─── Source data ───

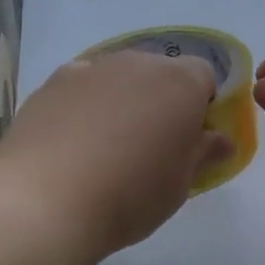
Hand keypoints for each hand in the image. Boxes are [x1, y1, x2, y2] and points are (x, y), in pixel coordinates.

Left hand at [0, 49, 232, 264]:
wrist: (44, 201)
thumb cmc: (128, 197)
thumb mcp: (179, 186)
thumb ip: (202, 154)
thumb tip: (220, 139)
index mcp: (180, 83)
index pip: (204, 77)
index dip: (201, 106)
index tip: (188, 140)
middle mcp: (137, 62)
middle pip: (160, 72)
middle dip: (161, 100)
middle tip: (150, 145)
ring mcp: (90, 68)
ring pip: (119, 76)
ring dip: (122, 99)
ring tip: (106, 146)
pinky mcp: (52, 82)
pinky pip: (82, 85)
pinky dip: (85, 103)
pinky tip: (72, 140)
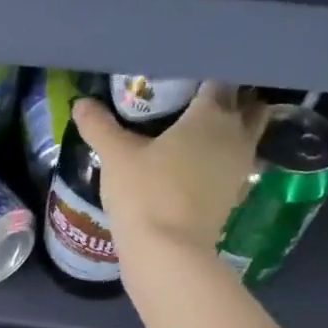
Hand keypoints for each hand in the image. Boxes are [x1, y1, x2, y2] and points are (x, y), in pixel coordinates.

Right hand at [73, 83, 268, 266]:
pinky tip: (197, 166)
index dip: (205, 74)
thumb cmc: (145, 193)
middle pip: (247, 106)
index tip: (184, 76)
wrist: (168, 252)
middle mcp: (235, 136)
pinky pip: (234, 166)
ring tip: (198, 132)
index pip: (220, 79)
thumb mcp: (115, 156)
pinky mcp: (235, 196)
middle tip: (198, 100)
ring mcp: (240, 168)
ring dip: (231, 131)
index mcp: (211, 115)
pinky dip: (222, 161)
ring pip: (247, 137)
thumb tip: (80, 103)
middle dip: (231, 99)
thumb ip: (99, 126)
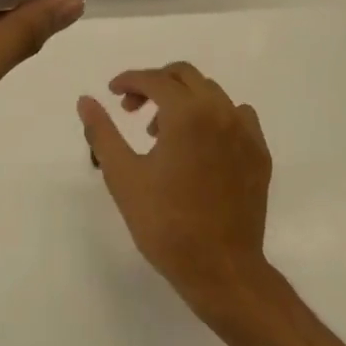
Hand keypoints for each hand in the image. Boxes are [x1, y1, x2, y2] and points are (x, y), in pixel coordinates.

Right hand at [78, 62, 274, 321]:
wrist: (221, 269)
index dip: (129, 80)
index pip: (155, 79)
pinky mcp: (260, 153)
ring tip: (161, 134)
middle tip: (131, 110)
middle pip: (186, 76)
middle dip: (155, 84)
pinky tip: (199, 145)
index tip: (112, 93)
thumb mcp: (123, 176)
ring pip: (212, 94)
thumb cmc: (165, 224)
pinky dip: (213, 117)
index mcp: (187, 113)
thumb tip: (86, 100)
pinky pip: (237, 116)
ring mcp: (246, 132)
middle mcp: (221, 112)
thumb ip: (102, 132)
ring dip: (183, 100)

───
─── Source data ───

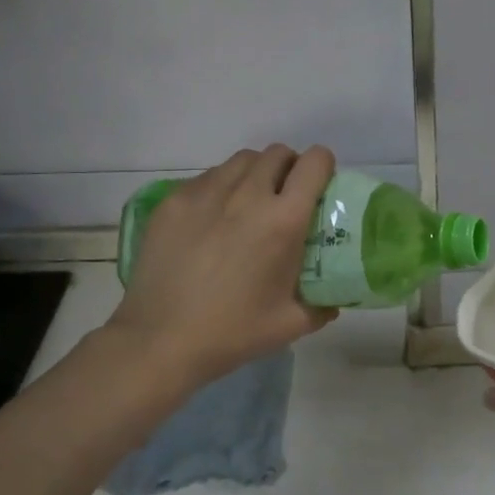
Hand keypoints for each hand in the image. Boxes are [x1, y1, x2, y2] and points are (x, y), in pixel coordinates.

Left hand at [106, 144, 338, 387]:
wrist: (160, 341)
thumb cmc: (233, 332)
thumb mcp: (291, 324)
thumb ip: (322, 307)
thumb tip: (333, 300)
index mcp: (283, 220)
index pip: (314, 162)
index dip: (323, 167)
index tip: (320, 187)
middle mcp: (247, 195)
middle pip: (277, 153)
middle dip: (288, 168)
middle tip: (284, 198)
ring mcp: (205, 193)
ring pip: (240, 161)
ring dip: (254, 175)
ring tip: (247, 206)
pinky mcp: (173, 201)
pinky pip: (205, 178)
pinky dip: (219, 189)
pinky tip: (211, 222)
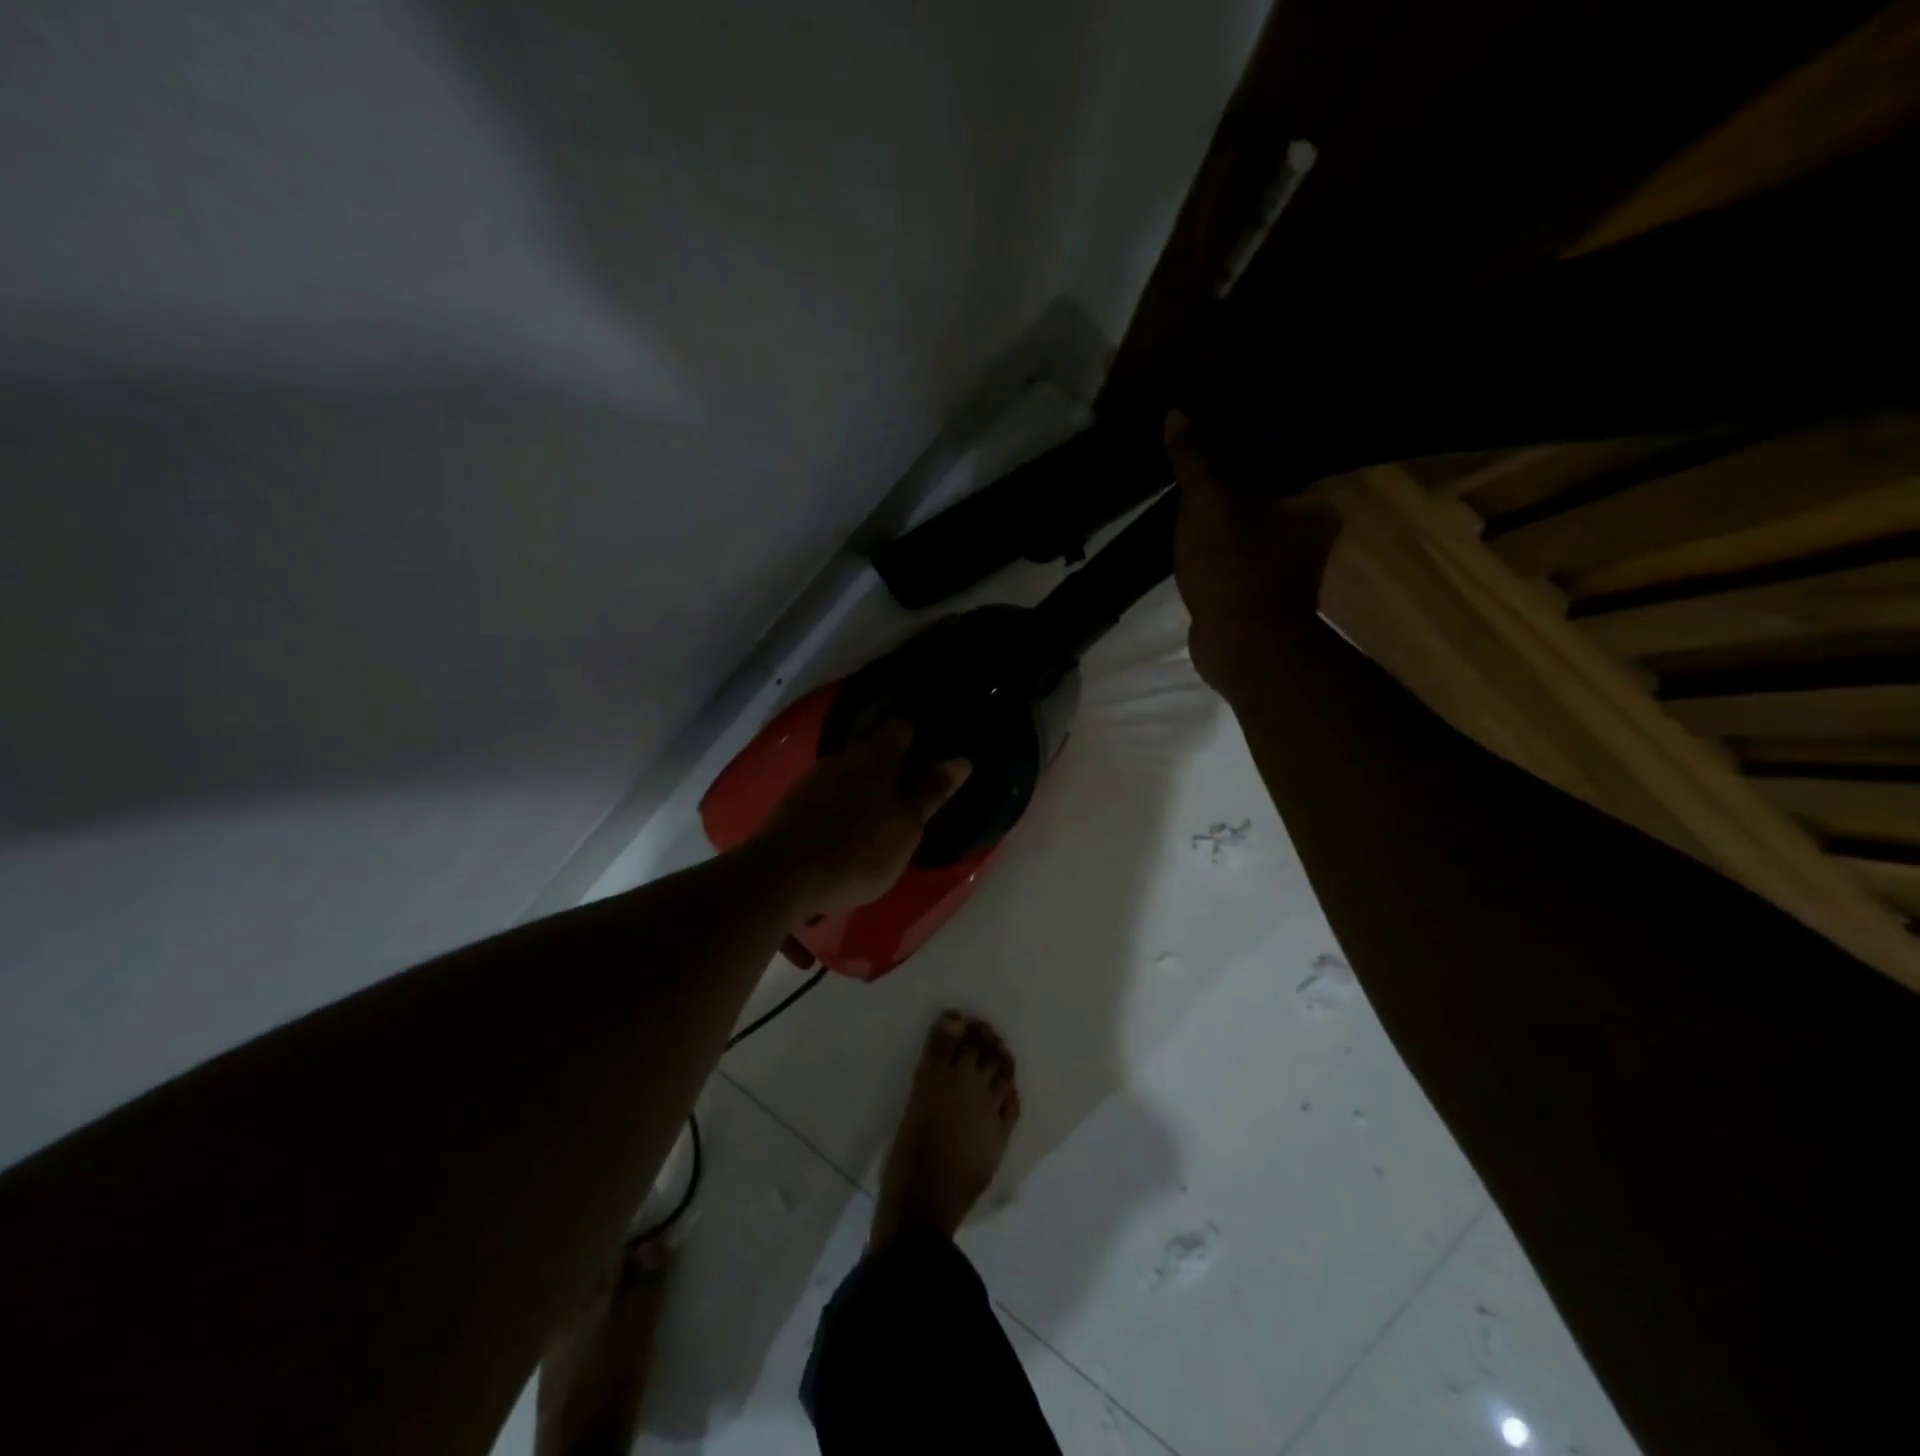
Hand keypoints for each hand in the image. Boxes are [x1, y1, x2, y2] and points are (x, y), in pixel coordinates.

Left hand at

───

Check each line above for the word "Left" and copy every line that has it.

Left hand at [0, 49, 232, 264]:
Left hand at [106, 144, 338, 387]:
Left hand at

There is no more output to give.